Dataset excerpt
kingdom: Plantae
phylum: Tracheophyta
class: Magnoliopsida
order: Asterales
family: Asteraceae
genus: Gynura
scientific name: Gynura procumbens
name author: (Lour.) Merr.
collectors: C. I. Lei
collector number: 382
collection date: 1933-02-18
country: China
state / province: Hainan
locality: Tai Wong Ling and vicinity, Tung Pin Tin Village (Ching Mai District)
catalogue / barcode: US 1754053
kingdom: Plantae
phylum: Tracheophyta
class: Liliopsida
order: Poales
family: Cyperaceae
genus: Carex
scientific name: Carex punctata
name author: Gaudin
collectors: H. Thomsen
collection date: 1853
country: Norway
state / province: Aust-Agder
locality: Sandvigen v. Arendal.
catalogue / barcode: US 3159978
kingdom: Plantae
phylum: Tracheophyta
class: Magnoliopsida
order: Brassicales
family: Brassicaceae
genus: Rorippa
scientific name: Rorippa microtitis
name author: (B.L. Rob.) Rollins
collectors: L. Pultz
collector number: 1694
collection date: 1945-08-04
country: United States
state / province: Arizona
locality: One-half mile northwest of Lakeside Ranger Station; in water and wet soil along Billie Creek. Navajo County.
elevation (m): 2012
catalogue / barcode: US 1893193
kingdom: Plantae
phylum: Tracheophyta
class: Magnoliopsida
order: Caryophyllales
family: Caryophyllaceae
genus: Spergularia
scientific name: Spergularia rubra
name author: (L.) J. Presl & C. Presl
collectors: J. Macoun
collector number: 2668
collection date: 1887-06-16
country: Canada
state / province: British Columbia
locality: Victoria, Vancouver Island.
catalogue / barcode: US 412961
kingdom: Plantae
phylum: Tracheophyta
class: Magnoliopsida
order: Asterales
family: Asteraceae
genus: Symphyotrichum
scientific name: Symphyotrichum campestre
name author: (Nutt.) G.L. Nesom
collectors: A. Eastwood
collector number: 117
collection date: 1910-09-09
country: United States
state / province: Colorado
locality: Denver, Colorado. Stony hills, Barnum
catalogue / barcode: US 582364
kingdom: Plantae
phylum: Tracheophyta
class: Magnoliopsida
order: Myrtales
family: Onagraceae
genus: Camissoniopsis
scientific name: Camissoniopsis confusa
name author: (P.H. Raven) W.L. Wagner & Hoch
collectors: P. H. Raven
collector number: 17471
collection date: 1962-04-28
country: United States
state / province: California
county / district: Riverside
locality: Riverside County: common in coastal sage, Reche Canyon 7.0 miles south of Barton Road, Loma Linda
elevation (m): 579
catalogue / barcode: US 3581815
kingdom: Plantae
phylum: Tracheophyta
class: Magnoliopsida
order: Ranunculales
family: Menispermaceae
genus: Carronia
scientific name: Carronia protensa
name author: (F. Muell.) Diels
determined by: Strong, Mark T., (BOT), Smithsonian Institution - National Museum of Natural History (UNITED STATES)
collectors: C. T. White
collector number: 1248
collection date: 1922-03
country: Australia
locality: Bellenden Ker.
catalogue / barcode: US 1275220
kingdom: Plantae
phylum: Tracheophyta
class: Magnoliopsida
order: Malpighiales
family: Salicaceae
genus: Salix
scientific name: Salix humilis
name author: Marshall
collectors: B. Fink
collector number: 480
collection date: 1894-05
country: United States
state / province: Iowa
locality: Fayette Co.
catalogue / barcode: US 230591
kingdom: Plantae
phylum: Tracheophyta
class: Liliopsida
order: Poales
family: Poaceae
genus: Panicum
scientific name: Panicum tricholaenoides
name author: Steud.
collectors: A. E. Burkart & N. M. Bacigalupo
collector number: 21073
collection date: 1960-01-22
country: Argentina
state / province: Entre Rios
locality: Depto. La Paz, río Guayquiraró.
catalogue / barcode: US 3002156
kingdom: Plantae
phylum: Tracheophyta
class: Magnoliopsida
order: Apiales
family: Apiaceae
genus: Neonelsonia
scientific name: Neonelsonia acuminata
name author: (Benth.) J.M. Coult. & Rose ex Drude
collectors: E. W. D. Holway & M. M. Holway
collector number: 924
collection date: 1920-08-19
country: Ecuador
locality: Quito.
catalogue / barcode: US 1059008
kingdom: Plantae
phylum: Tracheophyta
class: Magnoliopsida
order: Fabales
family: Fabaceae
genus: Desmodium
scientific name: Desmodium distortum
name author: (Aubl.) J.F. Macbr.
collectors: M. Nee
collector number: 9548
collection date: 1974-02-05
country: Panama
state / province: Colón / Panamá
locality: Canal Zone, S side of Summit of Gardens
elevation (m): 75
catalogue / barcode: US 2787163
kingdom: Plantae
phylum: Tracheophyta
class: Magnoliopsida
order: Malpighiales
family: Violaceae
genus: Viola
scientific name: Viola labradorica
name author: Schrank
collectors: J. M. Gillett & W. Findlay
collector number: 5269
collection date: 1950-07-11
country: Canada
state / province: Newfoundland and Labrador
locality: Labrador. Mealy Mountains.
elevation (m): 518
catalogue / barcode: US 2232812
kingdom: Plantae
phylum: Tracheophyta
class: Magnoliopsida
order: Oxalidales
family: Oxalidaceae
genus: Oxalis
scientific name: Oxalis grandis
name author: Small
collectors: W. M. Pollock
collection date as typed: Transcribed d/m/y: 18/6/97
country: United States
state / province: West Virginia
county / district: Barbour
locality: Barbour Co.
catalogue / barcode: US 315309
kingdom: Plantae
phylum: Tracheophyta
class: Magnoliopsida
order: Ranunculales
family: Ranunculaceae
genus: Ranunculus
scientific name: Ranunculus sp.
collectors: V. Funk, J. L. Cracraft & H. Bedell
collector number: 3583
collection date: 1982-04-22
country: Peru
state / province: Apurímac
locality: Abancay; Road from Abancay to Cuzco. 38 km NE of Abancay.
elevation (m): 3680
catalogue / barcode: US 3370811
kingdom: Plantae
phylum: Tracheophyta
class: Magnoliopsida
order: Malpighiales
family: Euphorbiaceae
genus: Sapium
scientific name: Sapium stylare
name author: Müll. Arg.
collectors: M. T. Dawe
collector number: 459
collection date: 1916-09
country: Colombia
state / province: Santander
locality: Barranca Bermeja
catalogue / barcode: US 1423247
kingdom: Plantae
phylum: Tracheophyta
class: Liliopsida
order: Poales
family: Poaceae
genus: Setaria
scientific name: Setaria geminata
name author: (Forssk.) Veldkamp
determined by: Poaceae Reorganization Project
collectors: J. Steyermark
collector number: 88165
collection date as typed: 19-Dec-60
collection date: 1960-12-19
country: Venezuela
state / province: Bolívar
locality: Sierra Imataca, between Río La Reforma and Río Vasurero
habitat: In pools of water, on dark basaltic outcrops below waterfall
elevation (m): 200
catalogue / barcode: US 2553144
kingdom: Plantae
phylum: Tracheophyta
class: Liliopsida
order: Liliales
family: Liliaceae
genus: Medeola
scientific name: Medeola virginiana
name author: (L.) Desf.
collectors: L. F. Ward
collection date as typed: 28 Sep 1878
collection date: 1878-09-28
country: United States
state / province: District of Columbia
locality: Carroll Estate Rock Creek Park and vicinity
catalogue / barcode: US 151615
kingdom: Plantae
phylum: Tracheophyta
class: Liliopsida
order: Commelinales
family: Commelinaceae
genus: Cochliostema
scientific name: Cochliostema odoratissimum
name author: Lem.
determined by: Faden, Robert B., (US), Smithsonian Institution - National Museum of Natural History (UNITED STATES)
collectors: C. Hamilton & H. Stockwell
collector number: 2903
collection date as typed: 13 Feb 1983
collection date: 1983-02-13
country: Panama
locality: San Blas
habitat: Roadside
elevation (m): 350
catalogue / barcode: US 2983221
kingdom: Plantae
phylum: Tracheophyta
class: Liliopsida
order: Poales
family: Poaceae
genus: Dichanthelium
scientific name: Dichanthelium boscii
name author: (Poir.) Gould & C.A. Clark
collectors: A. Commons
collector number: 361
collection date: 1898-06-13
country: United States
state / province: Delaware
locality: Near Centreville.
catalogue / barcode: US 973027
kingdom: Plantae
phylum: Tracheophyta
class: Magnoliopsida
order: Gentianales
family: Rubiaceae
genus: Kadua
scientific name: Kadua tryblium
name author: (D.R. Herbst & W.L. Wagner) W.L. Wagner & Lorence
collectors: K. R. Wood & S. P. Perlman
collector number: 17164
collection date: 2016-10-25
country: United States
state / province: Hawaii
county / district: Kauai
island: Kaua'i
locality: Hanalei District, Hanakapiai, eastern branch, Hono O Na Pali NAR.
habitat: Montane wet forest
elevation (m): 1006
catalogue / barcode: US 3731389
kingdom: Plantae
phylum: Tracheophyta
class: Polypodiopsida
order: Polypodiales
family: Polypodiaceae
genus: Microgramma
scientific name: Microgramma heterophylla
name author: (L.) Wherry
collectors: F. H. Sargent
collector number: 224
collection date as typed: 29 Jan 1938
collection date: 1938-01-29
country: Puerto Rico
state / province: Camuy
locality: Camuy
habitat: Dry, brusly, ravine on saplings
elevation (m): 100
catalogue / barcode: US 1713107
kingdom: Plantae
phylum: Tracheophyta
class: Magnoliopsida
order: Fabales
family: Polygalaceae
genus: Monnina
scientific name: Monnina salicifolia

What to work on
Starting with the first line of the items and going on through the line with "elevation (m): 2012", write those lines out again, replacing "locality" with "site" everywhere and leaving everything else as it stands.

Result
kingdom: Plantae
phylum: Tracheophyta
class: Magnoliopsida
order: Asterales
family: Asteraceae
genus: Gynura
scientific name: Gynura procumbens
name author: (Lour.) Merr.
collectors: C. I. Lei
collector number: 382
collection date: 1933-02-18
country: China
state / province: Hainan
site: Tai Wong Ling and vicinity, Tung Pin Tin Village (Ching Mai District)
catalogue / barcode: US 1754053
kingdom: Plantae
phylum: Tracheophyta
class: Liliopsida
order: Poales
family: Cyperaceae
genus: Carex
scientific name: Carex punctata
name author: Gaudin
collectors: H. Thomsen
collection date: 1853
country: Norway
state / province: Aust-Agder
site: Sandvigen v. Arendal.
catalogue / barcode: US 3159978
kingdom: Plantae
phylum: Tracheophyta
class: Magnoliopsida
order: Brassicales
family: Brassicaceae
genus: Rorippa
scientific name: Rorippa microtitis
name author: (B.L. Rob.) Rollins
collectors: L. Pultz
collector number: 1694
collection date: 1945-08-04
country: United States
state / province: Arizona
site: One-half mile northwest of Lakeside Ranger Station; in water and wet soil along Billie Creek. Navajo County.
elevation (m): 2012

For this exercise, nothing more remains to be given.